Kipling on editing

This leads me to the Higher Editing. Take of well-ground Indian Ink as much as suffices and a camel-hair brush proportionate to the inter-spaces of your lines. In an auspicious hour, read your final draft and consider faithfully every paragraph, sentence and word, blacking out where requisite. Let it lie by to drain as long as possible. At the end of that time, re-read and you should find that it will bear a second shortening. Finally, read it aloud alone and at leisure. Maybe a shade more brushwork will then indicate or impose itself. If not, praise Allah and let it go, and ‘when thou hast done, repent not.’ The shorter the tale, the longer the brushwork and, normally, the shorter the lie-by, and vice versa. The longer the tale, the less brush but the longer lie-by. I have had tales by me for three or five years which shortened themselves almost yearly. The magic lies in the Brush and the Ink.

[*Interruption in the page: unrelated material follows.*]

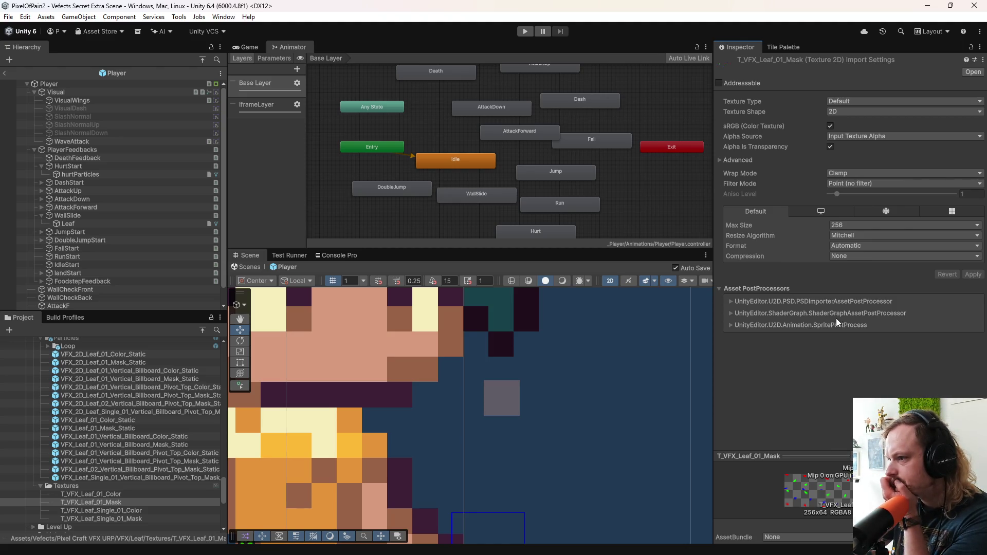
{"action": "left_click", "coordinate": [135, 502]}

For the Pen, when it is writing, can only scratch; and bottled ink is not to compare with the ground Chinese stick. Experto crede.

—Rudyard Kipling, Something of Myself

I have read a lot of advice to writers in my time, some of which is pretty widely applicable, some narrowly applicable, some scarcely applicable at all, and some of which I would urge anyone to erase from their brains if they value their sanity. This advice of Kipling’s is one of the few things I can recommend to anyone. Except for one caveat: The ground Chinese stick is not recommended if you write on any kind of electronic device. Real proper India ink is so difficult to wipe off the screen.

Comments

  1. Long-time favorite advice – lovely to find it here so I could share it with a friend. And your addendum is excellent also. Thank you!